Radflow: A Recurrent, Aggregated, and Decomposable Model for Networks of Time Series
Radflow: A Recurrent, Aggregated, and Decomposable Model for Networks of Time Series
Tran, A, Mathews, A, Ong, C & Xie, L 2020, ‘Radflow: A Recurrent, Aggregated, and Decomposable Model for Networks of Time Series’, under review at The Web Conference 2021.
We propose a new model for networks of time series that influence each other. Graph structures among time series are found in diverse domains, such as web traffic influenced by hyperlinks, product sales influenced by recommendation, or urban transport volume influenced by the road networks and weather. There has been recent progress in modelling graphs and time series, respectively, but an expressive and scalable approach for a network of series does not yet exist. We introduce Radflow, a novel model that embodies three main ideas: the recurrent structure of LSTM to obtain time-dependent node embeddings, aggregation of the flow of influence from other nodes with multi-head attention, and multi-layer decomposition of time series. Radflow naturally takes into account dynamic networks where nodes and edges appear overtime, and it can be used for prediction and data imputation tasks. On four real-world datasets ranging from a few hundred to a few hundred thousand nodes, we observe Radflow variants being the best performing model across all tasks. We also report that the re-current component in Radflow consistently outperforms N-BEATS, the state-of-the-art time series model.
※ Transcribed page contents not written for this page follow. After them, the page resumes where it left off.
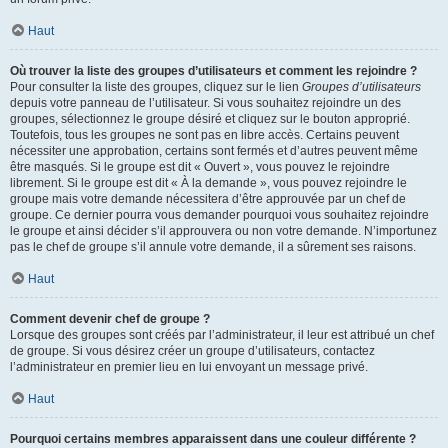
Haut
Où trouver la liste des groupes d’utilisateurs et comment les rejoindre ?
Pour consulter la liste des groupes, cliquez sur le lien
Groupes d’utilisateurs
depuis votre panneau de l’utilisateur. Si vous souhaitez rejoindre un des
groupes, sélectionnez le groupe désiré et cliquez sur le bouton approprié.
Toutefois, tous les groupes ne sont pas en libre accès. Certains peuvent
nécessiter une approbation, certains sont fermés et d’autres peuvent même
être masqués. Si le groupe est dit « Ouvert », vous pouvez le rejoindre
librement. Si le groupe est dit « À la demande », vous pouvez rejoindre le
groupe mais votre demande nécessitera d’être approuvée par un chef de
groupe. Ce dernier pourra vous demander pourquoi vous souhaitez rejoindre
le groupe et ainsi décider s’il approuvera ou non votre demande. N’importunez
pas le chef de groupe s’il annule votre demande, il a sûrement ses raisons.
Haut
Comment devenir chef de groupe ?
Lorsque des groupes sont créés par l’administrateur, il leur est attribué un chef
de groupe. Si vous désirez créer un groupe d’utilisateurs, contactez
l’administrateur en premier lieu en lui envoyant un message privé.
Haut
Pourquoi certains membres apparaissent dans une couleur différente ?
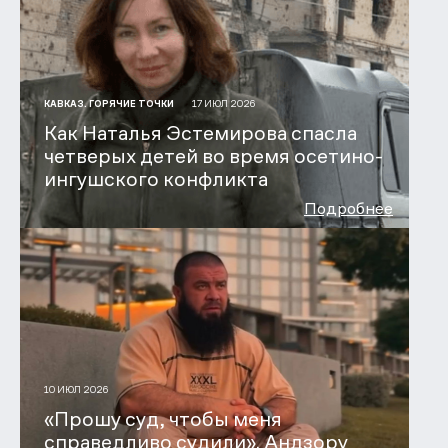
17 ИЮЛ 2026
КАВКАЗ. ГОРЯЧИЕ ТОЧКИ
Как Наталья Эстемирова спасла
четверых детей во время осетино-
ингушского конфликта
Подробнее
10 ИЮЛ 2026
«Прошу суд, чтобы меня
справедливо судили». Андзору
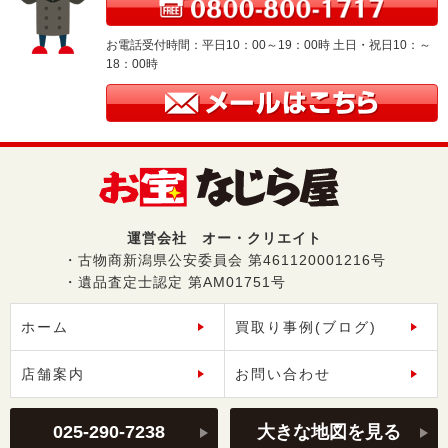
お電話受付時間：平日10：00～19：00時 土日・祝日10：～
18：00時
運営会社 オー・クリエイト
・古物商新潟県公安委員会 第461120001216号
・遺品査定士認定 第AM01751号
ホーム
買取り事例(ブログ)
店舗案内
お問い合わせ
025-290-7238
大きな地図を見る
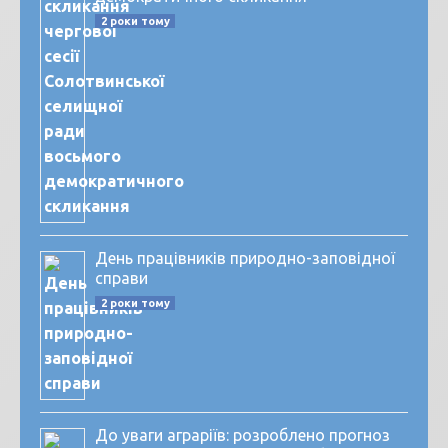
2 роки тому
День працівників природно-заповідної
справи
2 роки тому
До уваги аграріїв: розроблено прогноз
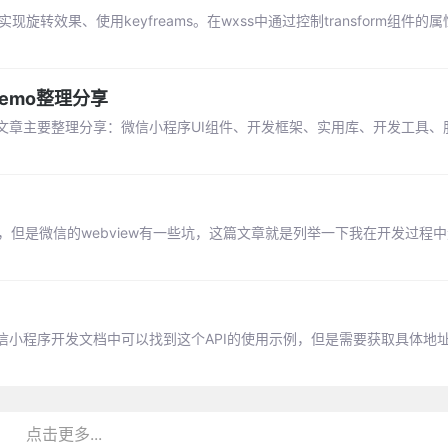
n实现旋转效果、使用keyfreams。在wxss中通过控制transform组件
emo整理分享
章主要整理分享：微信小程序UI组件、开发框架、实用库、开发工具、服
了，但是微信的webview有一些坑，这篇文章就是列举一下我在开发过程
微信小程序开发文档中可以找到这个API的使用示例，但是需要获取具体地
点击更多...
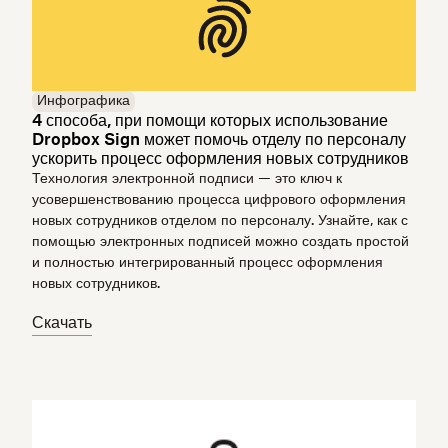
Инфографика
4 способа, при помощи которых использование
Dropbox Sign может помочь отделу по персоналу
ускорить процесс оформления новых сотрудников
Технология электронной подписи — это ключ к
усовершенствованию процесса цифрового оформления
новых сотрудников отделом по персоналу. Узнайте, как с
помощью электронных подписей можно создать простой
и полностью интегрированный процесс оформления
новых сотрудников.
Скачать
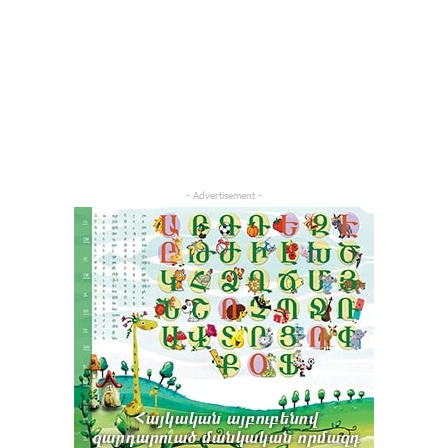
- Advertisement -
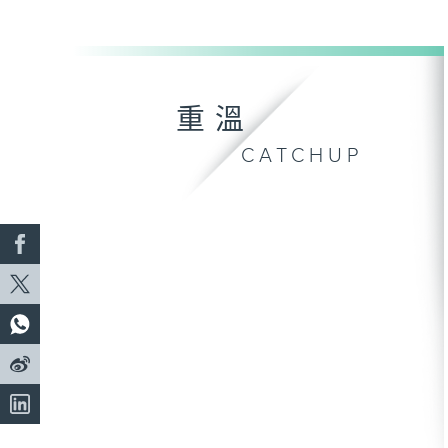
重溫
CATCHUP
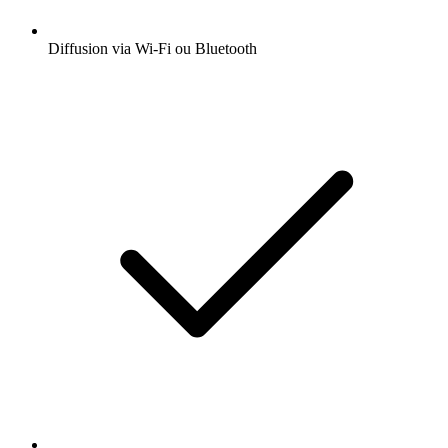
Diffusion via Wi-Fi ou Bluetooth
We show that Radflow can learn different trends and seasonal patterns, that it is robust to miss-ing nodes and edges, and that correlated temporal patterns among network neighbors reflect influence strength. We curate WikiTraffic, the largest dynamic network of time series with 366K nodes and 22M time-dependent links spanning five years—this dataset provides an open benchmark for developing models in this area, and prototyping applications for problems such as estimating web re-sources and optimising collaborative infrastructures. More broadly, Radflow can be used to improve the forecasts in correlated time series networks such as the stock market, or impute missing measurements of natural phenomena such as geographically dispersed networks of waterbodies.